■ The problem: Count every line in the entries below that contains the word "absolute", and give only that number.

■ Records shown:

........

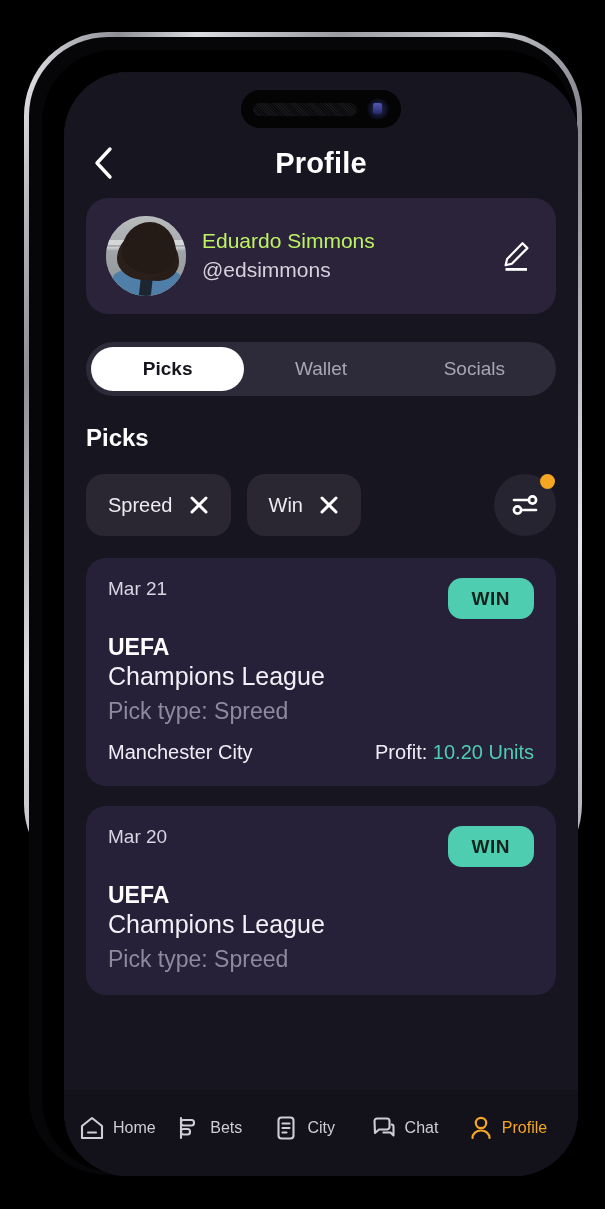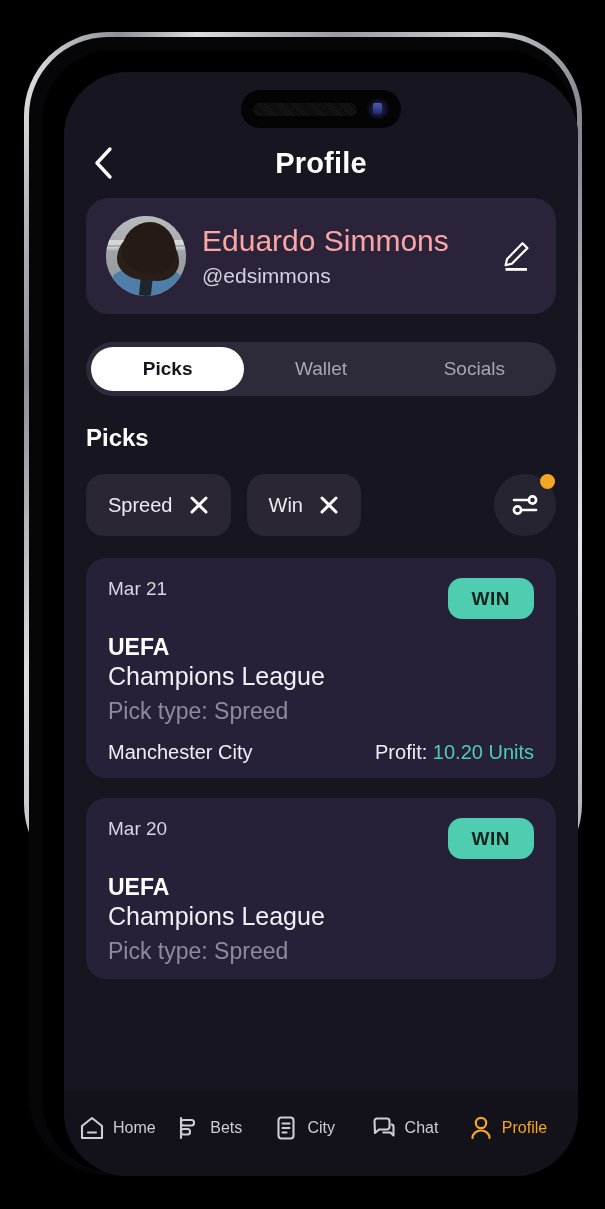--- a/index.html
+++ b/index.html
@@ -207,22 +207,22 @@
   }
   .avatar .shirt::after {
     content:"";
     position:absolute; left:28px; top:0;
     width:12px; height:34px;
     background:#1d2630;
     transform: skewX(-6deg);
   }
   .profile-meta { flex: 1; min-width: 0; }
   .profile-name {
-    color: #fca5a5;
-    font-size: 30px;
+    color: #bef264;
+    font-size: 21px;
     font-weight: 400;
     line-height: 1.25;
     white-space: nowrap;
   }
   .profile-handle {
     color: #d5d2dd;
     font-size: 21px;
     line-height: 1.35;
     margin-top: 2px;
   }
@@ -301,21 +301,21 @@
     width: 15px; height: 15px;
     border-radius: 50%;
     background: #f5a623;
   }
 
   
   .picks-list { margin-top: 22px; display: flex; flex-direction: column; gap: 20px; }
   .pick-card {
     background: #262139;
     border-radius: 20px;
-    padding: 20px 22px 14px 22px;
+    padding: 20px 22px 22px 22px;
   }
   .pick-top {
     display:flex; align-items:flex-start; justify-content:space-between;
   }
   .pick-date { color:#d8d5e1; font-size:19px; }
   .pick-badge {
     background: #4ecdb0;
     color: #15231f;
     font-size: 19px;
     font-weight: bold;

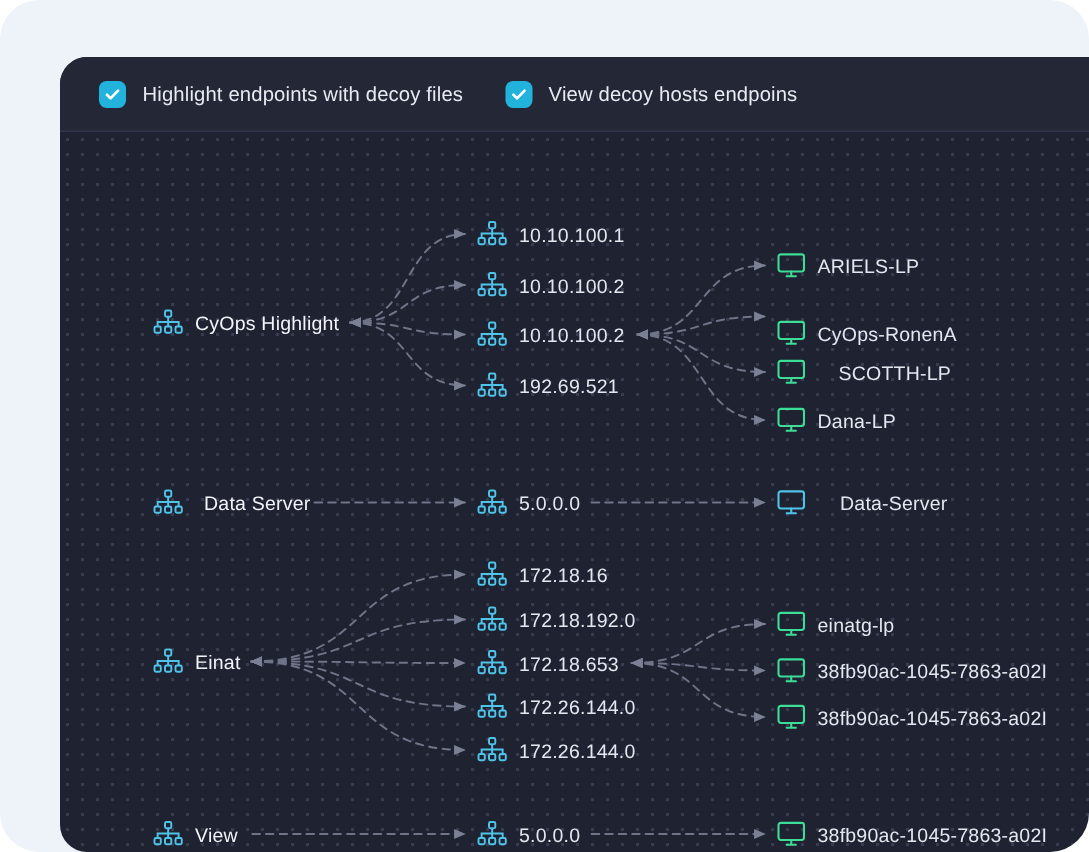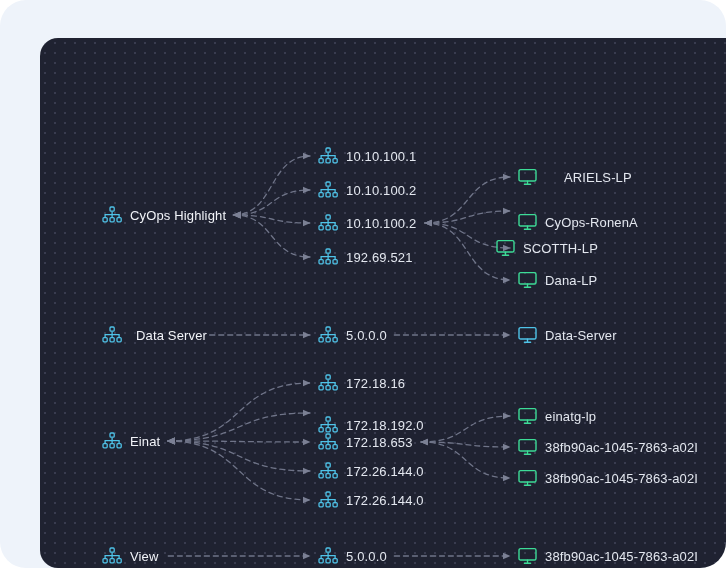--- a/index.html
+++ b/index.html
@@ -126,20 +126,41 @@
 </style>
 </head>
 <body>
 
 <div id="app">
 
   <div id="card" class="rounded-br">
 
     <div id="dots"></div>
 
+    <div id="toolbar">
+
+      <div class="check-item">
+        <span class="checkbox">
+          <svg width="12" height="12" viewBox="0 0 12 12">
+            <path d="M2.3 6.2 L4.7 8.6 L9.7 3.4" fill="none" stroke="#ffffff" stroke-width="1.8" stroke-linecap="round" stroke-linejoin="round"></path>
+          </svg>
+        </span>
+        <span class="check-label">Highlight endpoints with decoy files</span>
+      </div>
+
+      <div class="check-item">
+        <span class="checkbox">
+          <svg width="12" height="12" viewBox="0 0 12 12">
+            <path d="M2.3 6.2 L4.7 8.6 L9.7 3.4" fill="none" stroke="#ffffff" stroke-width="1.8" stroke-linecap="round" stroke-linejoin="round"></path>
+          </svg>
+        </span>
+        <span class="check-label">View decoy hosts endpoins</span>
+      </div>
+
+    </div>
 
     <div id="canvas">
       <svg id="edges" viewBox="0 0 686 480">
         <defs>
           <marker id="ah" markerWidth="7" markerHeight="7" refX="5.6" refY="3" orient="auto">
             <path d="M0,0.4 L6,3 L0,5.6 Z" fill="#7b8094"></path>
           </marker>
           <marker id="ahb" markerWidth="7" markerHeight="7" refX="5.6" refY="3" orient="auto-start-reverse">
             <path d="M0,0.4 L6,3 L0,5.6 Z" fill="#7b8094"></path>
           </marker>
@@ -221,39 +242,39 @@
               <g fill="none" stroke="#4fc3e8" stroke-width="1.3">
                 <rect x="8" y="1" width="4.2" height="4.2" rx="1"></rect>
                 <rect x="1" y="11.6" width="4.2" height="4.2" rx="1"></rect>
                 <rect x="8" y="11.6" width="4.2" height="4.2" rx="1"></rect>
                 <rect x="15" y="11.6" width="4.2" height="4.2" rx="1"></rect>
                 <path d="M10.1 5.4 V8.6 M3.1 11.5 V8.6 H17.1 V11.5 M10.1 8.6 V11.5"></path>
               </g>
             </svg>
             <span class="lbl">192.69.521</span>
           </div>
-          <div class="node host" style="left: 478px; top: 89px; gap: 19px;">
+          <div class="node host" style="left: 478px; top: 89px;">
             <svg class="ico" width="19" height="18" viewBox="0 0 19 18">
               <g fill="none" stroke="#3ddc97" stroke-width="1.4" stroke-linejoin="round">
                 <rect x="1" y="1.6" width="17" height="11.4" rx="1.6"></rect>
                 <path d="M6.4 16.2 H12.6 M9.5 13.1 V16.2" stroke-linecap="round"></path>
               </g>
             </svg>
             <span class="lbl">ARIELS-LP</span>
           </div>
           <div class="node host" style="left: 478px; top: 134px;">
             <svg class="ico" width="19" height="18" viewBox="0 0 19 18">
               <g fill="none" stroke="#3ddc97" stroke-width="1.4" stroke-linejoin="round">
                 <rect x="1" y="1.6" width="17" height="11.4" rx="1.6"></rect>
                 <path d="M6.4 16.2 H12.6 M9.5 13.1 V16.2" stroke-linecap="round"></path>
               </g>
             </svg>
             <span class="lbl">CyOps-RonenA</span>
           </div>
-          <div class="node host" style="left: 456px; top: 160px;">
+          <div class="node host" style="left: 478px; top: 160px; gap: 14px;">
             <svg class="ico" width="19" height="18" viewBox="0 0 19 18">
               <g fill="none" stroke="#3ddc97" stroke-width="1.4" stroke-linejoin="round">
                 <rect x="1" y="1.6" width="17" height="11.4" rx="1.6"></rect>
                 <path d="M6.4 16.2 H12.6 M9.5 13.1 V16.2" stroke-linecap="round"></path>
               </g>
             </svg>
             <span class="lbl">SCOTTH-LP</span>
           </div>
           <div class="node host" style="left: 478px; top: 192px;">
             <svg class="ico" width="19" height="18" viewBox="0 0 19 18">
@@ -281,21 +302,21 @@
               <g fill="none" stroke="#4fc3e8" stroke-width="1.3">
                 <rect x="8" y="1" width="4.2" height="4.2" rx="1"></rect>
                 <rect x="1" y="11.6" width="4.2" height="4.2" rx="1"></rect>
                 <rect x="8" y="11.6" width="4.2" height="4.2" rx="1"></rect>
                 <rect x="15" y="11.6" width="4.2" height="4.2" rx="1"></rect>
                 <path d="M10.1 5.4 V8.6 M3.1 11.5 V8.6 H17.1 V11.5 M10.1 8.6 V11.5"></path>
               </g>
             </svg>
             <span class="lbl">5.0.0.0</span>
           </div>
-          <div class="node host" style="left: 478px; top: 247px;">
+          <div class="node host" style="left: 478px; top: 247px; gap: 15px;">
             <svg class="ico" width="19" height="18" viewBox="0 0 19 18">
               <g fill="none" stroke="#4fc3e8" stroke-width="1.4" stroke-linejoin="round">
                 <rect x="1" y="1.6" width="17" height="11.4" rx="1.6"></rect>
                 <path d="M6.4 16.2 H12.6 M9.5 13.1 V16.2" stroke-linecap="round"></path>
               </g>
             </svg>
             <span class="lbl">Data-Server</span>
           </div>
           <div class="node group" style="left: 62px; top: 353px;">
             <svg class="ico" width="20" height="18" viewBox="0 0 20 18">
@@ -314,21 +335,21 @@
               <g fill="none" stroke="#4fc3e8" stroke-width="1.3">
                 <rect x="8" y="1" width="4.2" height="4.2" rx="1"></rect>
                 <rect x="1" y="11.6" width="4.2" height="4.2" rx="1"></rect>
                 <rect x="8" y="11.6" width="4.2" height="4.2" rx="1"></rect>
                 <rect x="15" y="11.6" width="4.2" height="4.2" rx="1"></rect>
                 <path d="M10.1 5.4 V8.6 M3.1 11.5 V8.6 H17.1 V11.5 M10.1 8.6 V11.5"></path>
               </g>
             </svg>
             <span class="lbl">172.18.16</span>
           </div>
-          <div class="node ip" style="left: 278px; top: 325px; margin-top: 12px;">
+          <div class="node ip" style="left: 278px; top: 325px;">
             <svg class="ico" width="20" height="18" viewBox="0 0 20 18">
               <g fill="none" stroke="#4fc3e8" stroke-width="1.3">
                 <rect x="8" y="1" width="4.2" height="4.2" rx="1"></rect>
                 <rect x="1" y="11.6" width="4.2" height="4.2" rx="1"></rect>
                 <rect x="8" y="11.6" width="4.2" height="4.2" rx="1"></rect>
                 <rect x="15" y="11.6" width="4.2" height="4.2" rx="1"></rect>
                 <path d="M10.1 5.4 V8.6 M3.1 11.5 V8.6 H17.1 V11.5 M10.1 8.6 V11.5"></path>
               </g>
             </svg>
             <span class="lbl">172.18.192.0</span>

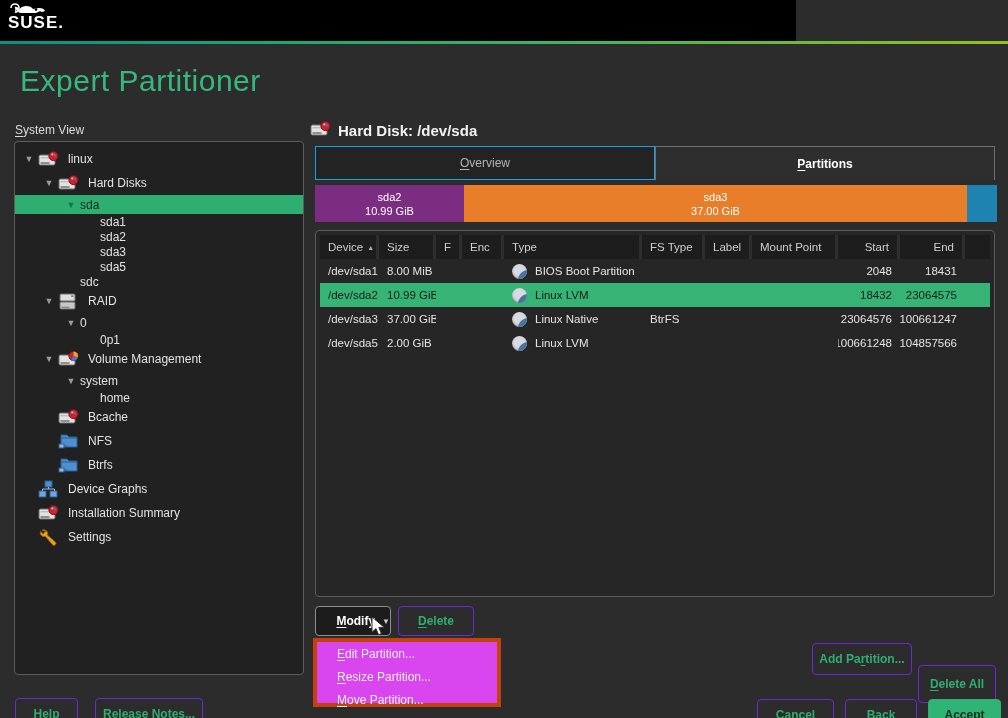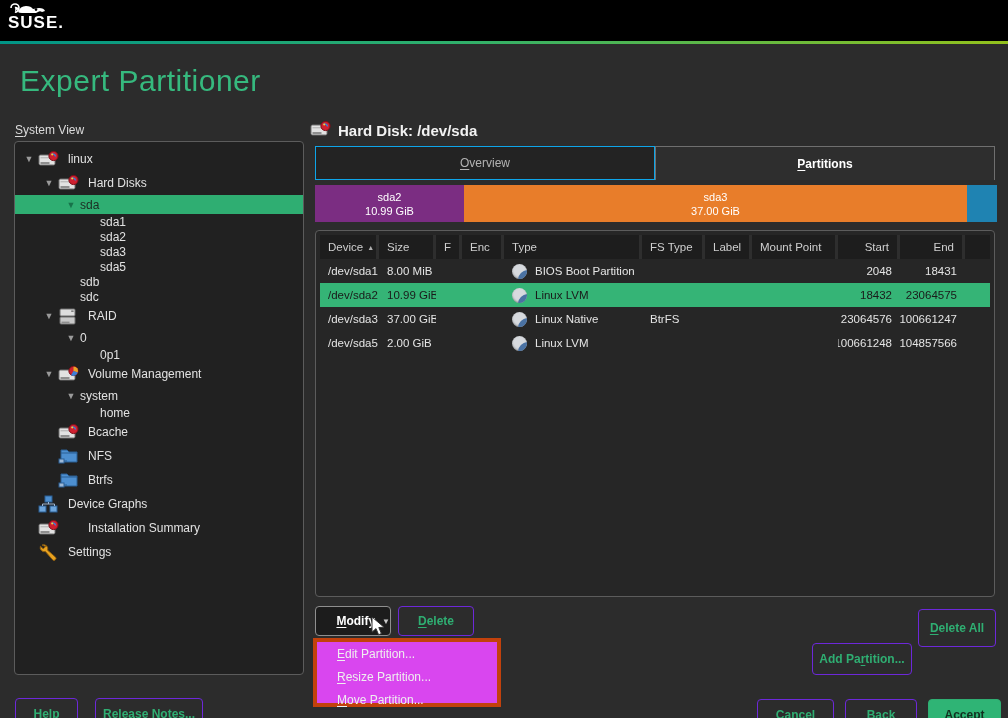--- a/index.html
+++ b/index.html
@@ -5,21 +5,21 @@
   * { margin:0; padding:0; box-sizing:border-box; }
   html,body { width:1008px; height:718px; }
   body {
     font-family:"Liberation Sans", sans-serif;
     background:#2c2c2c; color:#e8e8e8;
     position:relative; overflow:hidden;
   }
   #stage { position:absolute; inset:0; width:1008px; height:718px; overflow:hidden; }
 
   
-  .topbar { position:absolute; left:0; top:0; width:1008px; height:41px; background:#000; }
+  .topbar { position:absolute; left:0; top:0; width:796px; height:41px; background:#000; }
   .logo { position:absolute; left:8px; top:1px; }
   .logo svg { display:block; }
   .logo-text { color:#fff; font-weight:bold; font-size:17px; letter-spacing:1px; margin-top:-3px; }
   .gradline { position:absolute; left:0; top:41px; width:1008px; height:3px;
     background:linear-gradient(90deg,#019587 0%,#2fb06c 45%,#93c11c 100%); }
 
   .page-title { position:absolute; left:20px; top:64px; font-size:30px; font-weight:300;
     color:#36b97e; letter-spacing:.5px; }
 
   
@@ -146,23 +146,20 @@
       <div class="tree-row" style="padding-left: 85px;">
         <span>sda2</span>
       </div>
       <div class="tree-row" style="padding-left: 85px;">
         <span>sda3</span>
       </div>
       <div class="tree-row" style="padding-left: 85px;">
         <span>sda5</span>
       </div>
       <div class="tree-row" style="padding-left: 65px;">
-        <span>sdb</span>
-      </div>
-      <div class="tree-row" style="padding-left: 65px;">
         <span>sdc</span>
       </div>
       <div class="tree-row has-icon" style="padding-left: 25px;">
         <span class="tw">▼</span>
         <span class="ticon">
           <svg width="22" height="18" viewBox="0 0 22 18">
             <rect x="2" y="2" width="15" height="7" rx="1" fill="#dedede" stroke="#6f6f6f"></rect>
             <rect x="13.2" y="3.4" width="2.4" height="1.6" fill="#7f7f7f"></rect>
             <rect x="2" y="10" width="15" height="7" rx="1" fill="#c9c9c9" stroke="#6f6f6f"></rect>
             <rect x="3.5" y="14.6" width="8" height="1.6" fill="#8f8f8f"></rect>
@@ -236,21 +233,21 @@
         <span class="ticon">
           <svg width="22" height="18" viewBox="0 0 22 18">
             <rect x="7" y="1" width="7" height="6" fill="#4d8fd0" stroke="#2b5e93"></rect>
             <rect x="1" y="11" width="7" height="6" fill="#6ea6dc" stroke="#2b5e93"></rect>
             <rect x="12" y="11" width="7" height="6" fill="#6ea6dc" stroke="#2b5e93"></rect>
             <path d="M10.5,7 v2 M4.5,11 v-2 h12 v2" fill="none" stroke="#9db8d6"></path>
           </svg>
         </span>
         <span>Device Graphs</span>
       </div>
-      <div class="tree-row has-icon" style="padding-left: 23px; gap: 20px;">
+      <div class="tree-row has-icon" style="padding-left: 23px;">
         <span class="ticon">
           <svg width="22" height="18" viewBox="0 0 22 18">
             <rect x="1" y="5" width="16" height="10" rx="1.5" fill="#e2e2e2" stroke="#6f6f6f"></rect>
             <rect x="2.5" y="12" width="9" height="2" fill="#8f8f8f"></rect>
             <rect x="2.5" y="7" width="13" height="1.4" fill="#bdbdbd"></rect>
             <circle cx="15.5" cy="6" r="4.6" fill="#cf2030" stroke="#7c0f18"></circle>
             <path d="M13.5,4.5 a2.6,2.6 0 0 1 4,2" fill="none" stroke="#3c7fd6" stroke-width="1.4"></path>
             <circle cx="14.2" cy="4.6" r="1" fill="#f3d23c"></circle>
           </svg>
         </span>
@@ -470,21 +467,21 @@
         <span><span class="u">R</span><span>esize Partition...</span></span>
       </div>
       <div class="menu-item">
         <span><span class="u">M</span><span>ove Partition...</span></span>
       </div>
     </div>
 
   <div class="btn green" style="left:812px; top:643px; width:100px; height:32px;">
     <span><span>Add Pa</span><span class="u">r</span><span>tition...</span></span>
   </div>
-  <div class="btn green" style="left:918px; top:609px; width:78px; height:38px;">
+  <div class="btn green" style="left:918px; top:665px; width:78px; height:38px;">
     <span><span class="u">D</span><span>elete All</span></span>
   </div>
 
   <div class="btn green" style="left:15px; top:698px; width:63px; height:32px;">
       <span>Help</span>
     </div>
   <div class="btn green" style="left:95px; top:698px; width:108px; height:32px;">
       <span>Release Notes...</span>
     </div>
   <div class="btn green" style="left:757px; top:699px; width:77px; height:32px;">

........

■ Solution to the exercise: 7